Die Maschine mit der Flugnummer 7C 2216 kam laut den Angaben gerade aus Bangkok an. An Bord sollen zwei Personen thailändischer Staatsbürgerschaft gewesen sein, die verbleibenden Passagiere stammen angeblich aus Südkorea, wie aus einer Erklärung des südkoreanischen Ministeriums für Transport hervorgeht.
Viele der Todesfälle seien laut einem Vertreter der Feuerwehr darauf zurückzuführen, dass Passagiere infolge des heftigen Aufpralls aus dem Bauch des Flugzeugs gestürzt seien.
Herausforderung für Übergangspräsidenten
Der neue Übergangspräsident Südkoreas, der bisherige Finanzminister Choi Sang Mok, appellierte am Sonntag an die Rettungskräfte, alles zu geben, um Personen aus dem Flugzeug zu retten. Sein Büro berief eine Krisensitzung zum Flugzeugunglück ein. Er selbst brach umgehend zum Absturzort auf, wo er laut Agenturmeldungen am frühen Nachmittag eintraf.
Choi ist erst seit zwei Tagen im Amt, nachdem sein Vorgänger, Interimspräsident Han Duck Soo, des Amtes enthoben wurde. Ihm wird vorgeworfen, die Absetzung des vorherigen Präsidenten Yoon Suk Yeol zu erschweren. Südkorea durchläuft derzeit eine Phase politischer Instabilität und steckt in einer schweren Staatskrise.
Ebenfalls am Sonntag ignorierte Yoon zum dritten Mal in Folge eine Vorladung. Laut der zuständigen Behörde für Korruptionsermittlung sei er nicht wie verlangt in deren Büro südlich der Hauptstadt Seoul erschienen, berichtete die Nachrichtenagentur Yonhap.
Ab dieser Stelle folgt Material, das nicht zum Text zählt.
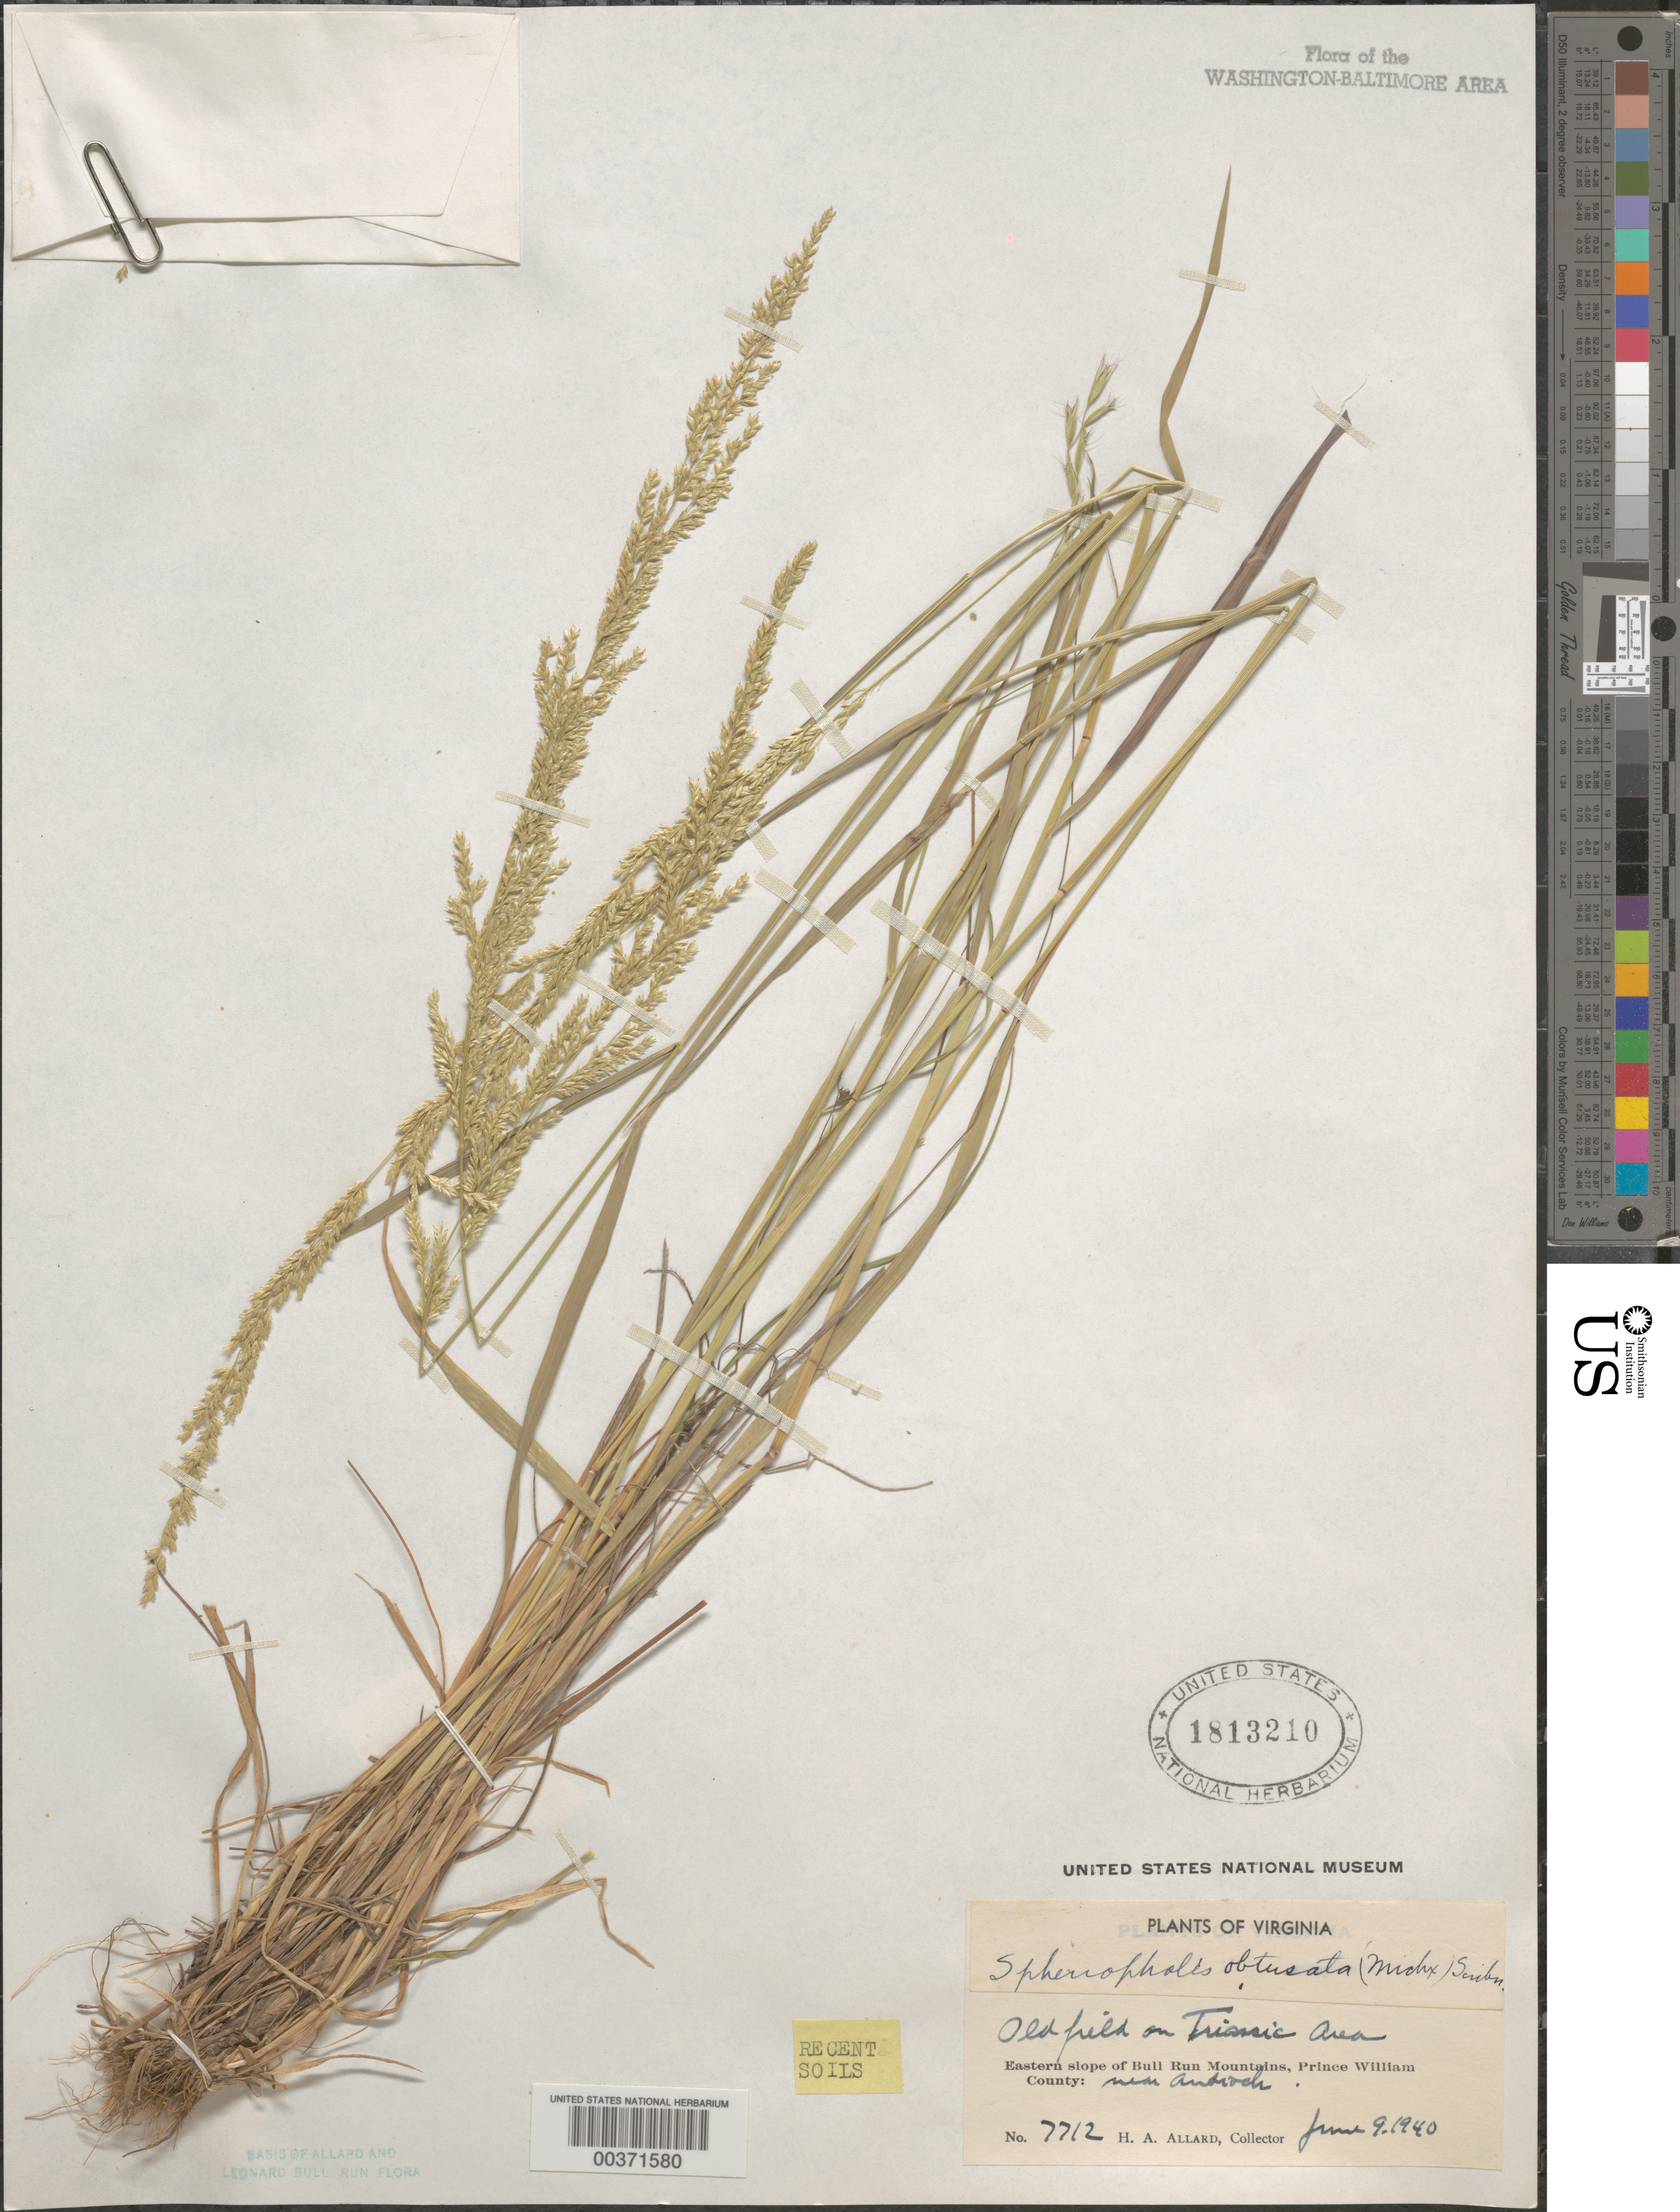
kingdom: Plantae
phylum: Tracheophyta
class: Liliopsida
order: Poales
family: Poaceae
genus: Sphenopholis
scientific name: Sphenopholis obtusata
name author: (Michx.) Scribn.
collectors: H. A. Allard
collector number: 7712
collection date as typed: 09 Jun 1940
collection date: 1940-06-09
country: United States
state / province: Virginia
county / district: Prince William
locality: Antioch vicinity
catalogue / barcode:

Damit wird es laut Yonhap wahrscheinlicher, dass die Ermittler einen Haftbefehl beantragen werden, weil Yoon Anfang Dezember mitten im Haushaltsstreit überraschend das Kriegsrecht verhängt und es Stunden später wieder aufgehoben hatte.
Airline bittet um Entschuldigung
Der Flughafen von Muan, an dem sich das schwere Flugzeugunglück am Sonntagmorgen ereignete, war erst 2007 nach zehnjähriger Bauzeit eröffnet worden. Er liegt in der südwestlichen Provinz Jeolla – knapp 300 Kilometer entfernt von der Hauptstadt Seoul. Westliche Fluggesellschaften steuern den Airport nicht an.
Die Fluggesellschaft Jeju Air veröffentlichte am Sonntag im Internet ein Entschuldigungsschreiben. «Wir entschuldigen uns zutiefst bei allen, die von dem Vorfall am Flughafen Muan betroffen sind», schrieb die Airline auf ihrer Webseite. Das Unternehmen bedauere das entstandene Leid und werde alles daransetzen, das Unglück aufzuklären.
Der Flugzeughersteller Boeing sprach den Hinterbliebenen der Verstorbenen Beileid aus. Das Unternehmen sagte, es stehe im Zusammenhang mit dem Absturz in Kontakt mit Jeju Air.